The captain felt his hull bump against the wooden dock with a muted thud as the cutter closed in at flank speed. His hands trembled a little as he reached inside his tunic and withdrew his shipping papers. Something was about to happen, but he didn’t have a clue what, or why; instead, he’d behave as normal. If he went along as if everything was normal, producing his manifests, greeting the supply officer, chatting with the customs officials, the pending trouble might somehow pass them by.
When the cutter furled sheets and dropped anchor off the slip between docks three and four, Captain Millard knew his hopes were for naught: the River Prince was boxed in. He swallowed an order to cut the dock lines and break free, even though his barge could easily smash the cutter to splinters.
As a squad of soldiers approached at a quick march, the crew began to mill about nervously, looking at the captain for answers; Millard gestured for them to stand down, trying to convey reassurance: it’ll be all right. We’ll be back on the river soon.
‘Captain?’ A supply officer he recognised approached along the pier.
Millard searched for the man’s name, and replied cheerily, ‘Lieutenant Warren,’ waving his manifest again. ‘What’s happening, sir?’
The officer gave him a look that said he had no idea why the military had taken a sudden interest in the River Prince. ‘Captain, join me on the pier.’
‘What’s happening, Lieutenant?’ Millard repeated, moving warily towards the rail. ‘I’m hauling vegetables, and I’m happy to sell them right here.’
‘Join me up here, Captain, I need you to comply right away,’ the official said. ‘On orders, I am impounding the River Prince and its cargo until further notice. You and your crew will be placed under arrest.’

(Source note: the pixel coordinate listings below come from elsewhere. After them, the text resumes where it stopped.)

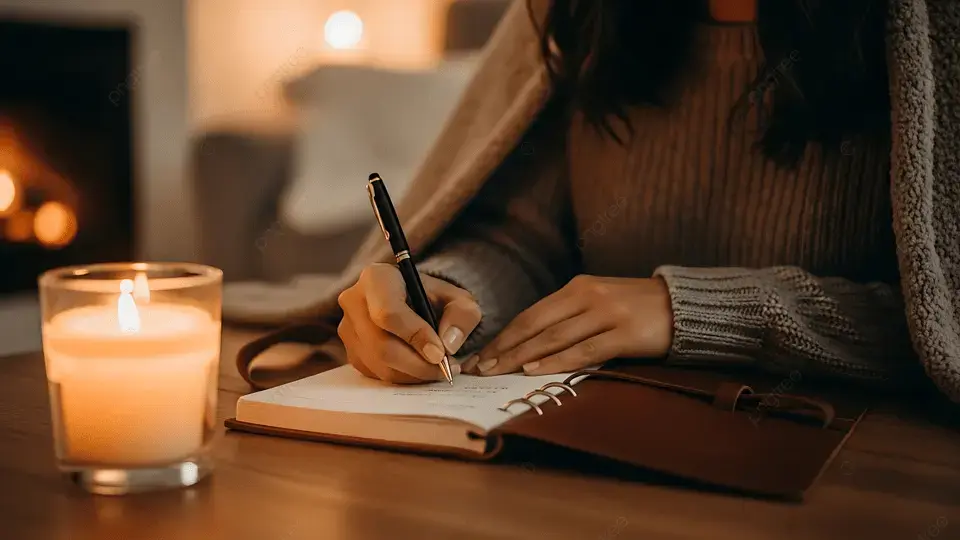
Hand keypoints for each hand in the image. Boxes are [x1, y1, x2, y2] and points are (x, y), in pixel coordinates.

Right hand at [337, 263, 481, 383]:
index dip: (416, 337)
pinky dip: (403, 378)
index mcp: (376, 278)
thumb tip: (449, 343)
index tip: (441, 354)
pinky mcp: (351, 352)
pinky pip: (376, 374)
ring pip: (379, 364)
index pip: (389, 313)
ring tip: (440, 370)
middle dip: (418, 364)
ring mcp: (348, 329)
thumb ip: (461, 315)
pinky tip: (422, 369)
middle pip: (381, 345)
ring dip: (414, 374)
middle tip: (447, 369)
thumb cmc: (433, 298)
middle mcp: (354, 302)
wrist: (414, 302)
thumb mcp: (457, 298)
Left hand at [463, 275, 672, 375]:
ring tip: (497, 372)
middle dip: (503, 349)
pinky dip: (556, 361)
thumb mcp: (599, 303)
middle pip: (535, 326)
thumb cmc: (637, 309)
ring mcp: (606, 314)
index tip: (481, 355)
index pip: (530, 315)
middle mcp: (587, 297)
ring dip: (521, 357)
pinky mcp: (625, 333)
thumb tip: (531, 345)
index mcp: (577, 288)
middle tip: (478, 368)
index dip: (503, 336)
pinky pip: (584, 351)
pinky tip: (535, 370)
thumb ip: (569, 318)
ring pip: (553, 338)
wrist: (685, 305)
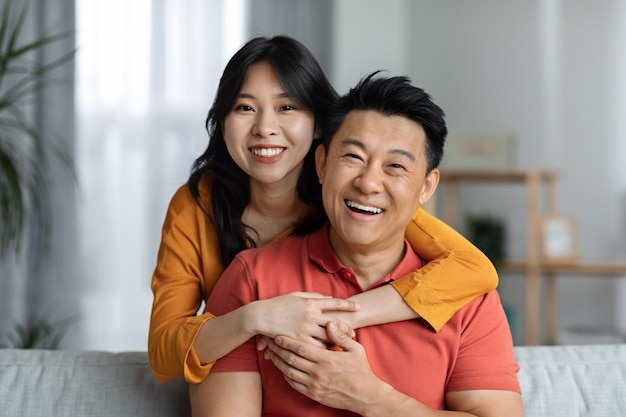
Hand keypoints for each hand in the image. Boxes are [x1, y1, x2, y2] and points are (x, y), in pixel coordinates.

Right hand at [251, 292, 357, 349]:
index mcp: (311, 302)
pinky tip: (329, 351)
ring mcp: (305, 328)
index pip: (334, 302)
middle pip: (335, 322)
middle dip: (346, 328)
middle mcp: (310, 315)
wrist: (261, 316)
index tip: (358, 307)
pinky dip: (323, 349)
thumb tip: (330, 298)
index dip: (348, 304)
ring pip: (327, 336)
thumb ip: (315, 296)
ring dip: (337, 340)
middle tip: (353, 333)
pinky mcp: (299, 339)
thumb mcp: (297, 295)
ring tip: (344, 344)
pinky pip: (315, 346)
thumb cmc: (280, 304)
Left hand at [264, 321, 381, 413]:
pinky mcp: (314, 394)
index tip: (278, 335)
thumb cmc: (362, 370)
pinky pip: (295, 384)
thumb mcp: (356, 349)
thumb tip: (329, 322)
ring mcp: (315, 385)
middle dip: (279, 350)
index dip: (287, 341)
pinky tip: (283, 368)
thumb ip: (340, 336)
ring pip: (290, 372)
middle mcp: (318, 372)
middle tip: (270, 342)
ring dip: (279, 362)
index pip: (301, 348)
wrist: (366, 396)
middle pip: (292, 359)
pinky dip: (286, 376)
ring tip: (272, 354)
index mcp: (327, 359)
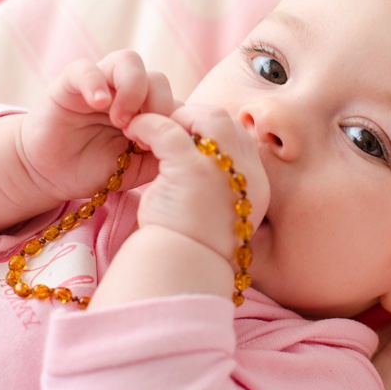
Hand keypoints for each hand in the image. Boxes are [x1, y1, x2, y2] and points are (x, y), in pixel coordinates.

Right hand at [19, 52, 176, 203]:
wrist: (54, 175)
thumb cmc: (98, 169)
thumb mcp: (139, 167)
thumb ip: (164, 152)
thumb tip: (190, 141)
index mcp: (147, 109)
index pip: (175, 100)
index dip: (175, 121)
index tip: (165, 147)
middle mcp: (126, 91)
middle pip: (158, 78)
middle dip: (158, 106)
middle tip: (141, 135)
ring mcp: (100, 83)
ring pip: (129, 61)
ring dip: (133, 90)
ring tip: (120, 121)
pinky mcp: (69, 83)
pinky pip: (86, 68)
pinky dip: (96, 83)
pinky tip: (99, 104)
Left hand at [123, 104, 269, 258]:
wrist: (181, 272)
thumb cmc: (193, 247)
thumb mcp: (218, 214)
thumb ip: (220, 187)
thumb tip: (204, 164)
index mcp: (256, 185)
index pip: (239, 139)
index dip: (212, 133)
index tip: (188, 140)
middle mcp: (247, 173)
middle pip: (226, 122)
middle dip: (196, 119)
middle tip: (169, 129)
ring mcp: (221, 169)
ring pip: (203, 117)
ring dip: (176, 117)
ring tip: (152, 128)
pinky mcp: (191, 169)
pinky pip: (169, 131)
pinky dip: (149, 125)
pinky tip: (134, 131)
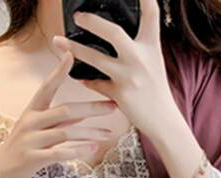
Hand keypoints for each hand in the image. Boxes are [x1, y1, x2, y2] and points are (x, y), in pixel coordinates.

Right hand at [0, 50, 116, 177]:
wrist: (1, 173)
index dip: (58, 72)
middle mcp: (30, 122)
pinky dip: (78, 151)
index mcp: (32, 111)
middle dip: (91, 108)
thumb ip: (60, 121)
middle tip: (113, 106)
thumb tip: (84, 113)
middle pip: (65, 110)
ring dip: (90, 133)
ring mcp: (31, 140)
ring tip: (108, 134)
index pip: (47, 87)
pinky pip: (60, 153)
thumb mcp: (38, 130)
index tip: (71, 55)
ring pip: (66, 132)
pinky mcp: (33, 158)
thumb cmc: (24, 148)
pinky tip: (93, 150)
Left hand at [51, 0, 178, 138]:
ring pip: (95, 59)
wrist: (163, 120)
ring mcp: (129, 77)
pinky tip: (78, 76)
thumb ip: (139, 45)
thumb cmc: (156, 89)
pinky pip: (95, 83)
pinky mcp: (120, 95)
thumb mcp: (154, 61)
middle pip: (114, 33)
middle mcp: (140, 59)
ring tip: (57, 41)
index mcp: (152, 46)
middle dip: (93, 22)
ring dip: (74, 49)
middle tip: (77, 16)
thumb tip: (116, 29)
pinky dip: (86, 79)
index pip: (151, 13)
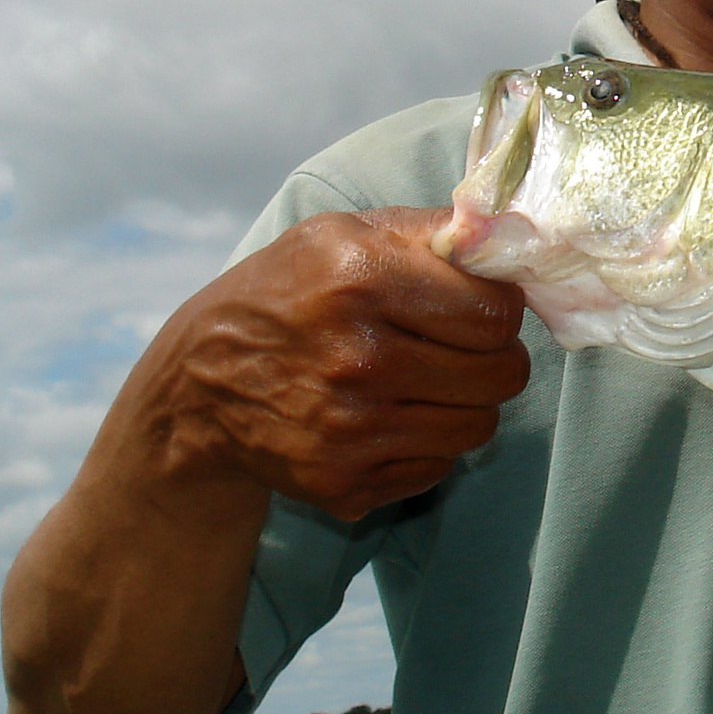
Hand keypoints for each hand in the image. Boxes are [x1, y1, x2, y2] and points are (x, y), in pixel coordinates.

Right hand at [133, 208, 531, 519]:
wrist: (199, 382)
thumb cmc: (290, 291)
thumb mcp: (345, 232)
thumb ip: (435, 229)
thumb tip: (513, 235)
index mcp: (362, 279)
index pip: (497, 312)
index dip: (500, 309)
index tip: (479, 308)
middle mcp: (356, 358)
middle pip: (502, 375)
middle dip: (493, 358)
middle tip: (461, 348)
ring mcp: (349, 430)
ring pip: (478, 426)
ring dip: (465, 403)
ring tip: (424, 381)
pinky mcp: (343, 484)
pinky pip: (438, 467)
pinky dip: (426, 444)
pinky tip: (387, 417)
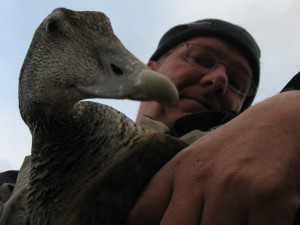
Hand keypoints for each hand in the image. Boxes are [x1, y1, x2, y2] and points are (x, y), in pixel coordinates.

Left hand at [127, 91, 299, 224]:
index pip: (142, 213)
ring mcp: (232, 188)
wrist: (282, 121)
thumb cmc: (237, 147)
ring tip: (233, 217)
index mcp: (180, 168)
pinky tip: (254, 219)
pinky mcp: (268, 198)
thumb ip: (173, 191)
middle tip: (201, 221)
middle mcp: (200, 177)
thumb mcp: (198, 160)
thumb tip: (149, 220)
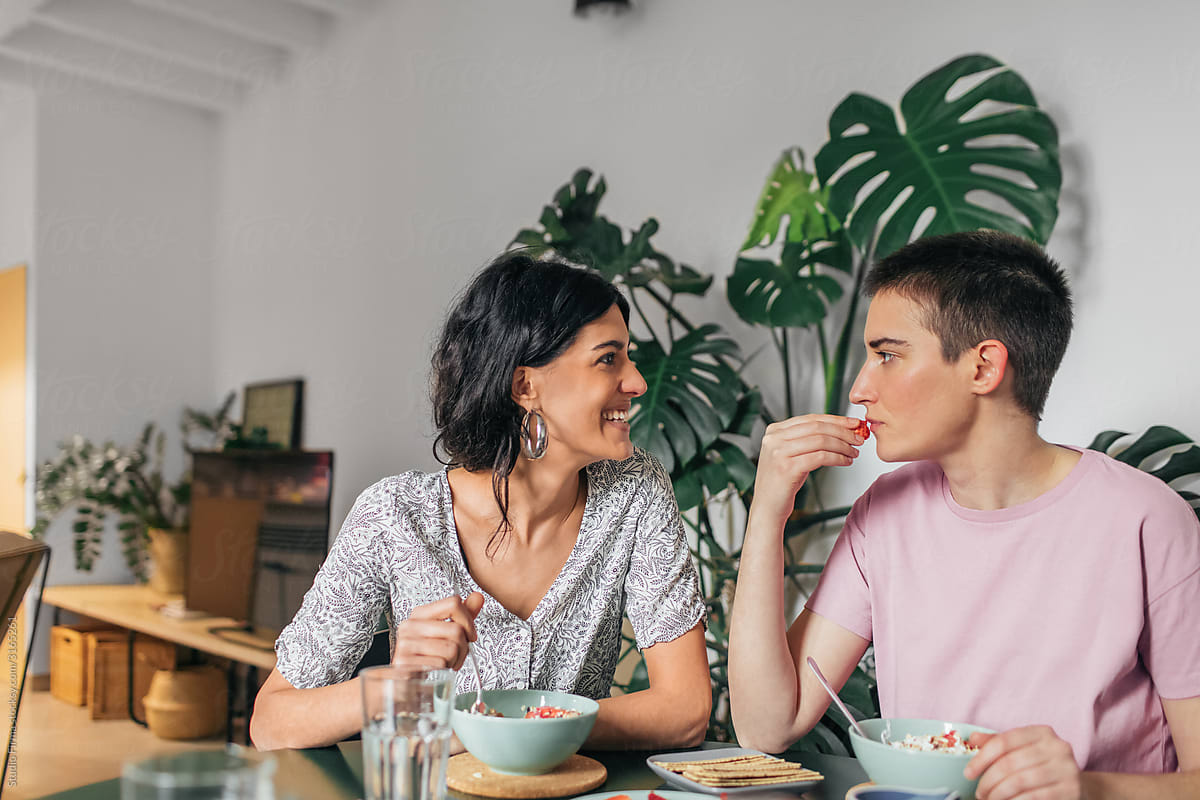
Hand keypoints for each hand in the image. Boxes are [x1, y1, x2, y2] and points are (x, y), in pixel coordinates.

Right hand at [391, 592, 484, 669]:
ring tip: (445, 662)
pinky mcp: (405, 663)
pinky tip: (436, 670)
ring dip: (454, 660)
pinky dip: (444, 670)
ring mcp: (406, 643)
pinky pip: (441, 663)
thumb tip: (478, 597)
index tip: (469, 634)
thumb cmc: (428, 656)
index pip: (453, 603)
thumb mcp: (447, 633)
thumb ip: (463, 615)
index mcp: (420, 614)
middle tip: (456, 654)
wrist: (408, 682)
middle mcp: (410, 626)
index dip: (468, 621)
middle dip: (464, 647)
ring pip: (451, 648)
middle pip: (456, 629)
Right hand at [751, 415, 864, 520]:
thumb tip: (837, 430)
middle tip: (858, 438)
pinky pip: (821, 457)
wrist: (767, 507)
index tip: (853, 423)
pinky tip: (846, 461)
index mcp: (774, 431)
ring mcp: (779, 452)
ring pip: (821, 441)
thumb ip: (805, 439)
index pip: (811, 418)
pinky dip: (838, 458)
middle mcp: (774, 439)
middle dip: (842, 431)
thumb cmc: (781, 482)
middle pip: (817, 428)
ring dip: (843, 446)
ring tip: (854, 452)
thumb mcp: (790, 454)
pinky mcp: (788, 468)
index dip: (835, 420)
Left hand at [966, 726, 1083, 799]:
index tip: (968, 773)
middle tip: (979, 793)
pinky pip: (1034, 797)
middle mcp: (1058, 747)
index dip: (981, 758)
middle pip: (1010, 763)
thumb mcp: (1022, 749)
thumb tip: (973, 738)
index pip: (1003, 741)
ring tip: (989, 799)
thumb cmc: (1042, 766)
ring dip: (999, 794)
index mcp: (1042, 732)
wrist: (1077, 786)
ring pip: (1020, 781)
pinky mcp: (1071, 790)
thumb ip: (998, 743)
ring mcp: (1067, 769)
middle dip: (989, 781)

The soldiers lined up along the port rail, weapons drawn. Captain Millard looked back towards the river and saw two ranks of bowmen, arrows nocked, lining the cutter’s rail. There was no escape; he leaned forward and whispered, ‘You are not taking my boat, Warren.’
The lieutenant did the same, checking to be certain none of the soldiers along the pier heard him. ‘I’m sure it’s all right, sir. Please come with me. The major has been grumpy all this Moon. His foot has been bothering him again.’
Millard nodded imperceptibly, then shouted to his crew, ‘All hands, up here now. Follow me.’ He jumped ashore and started down the dock.
‘They need to relinquish their weapons, sir,’ Lieutenant Warren said, as firmly as he dared.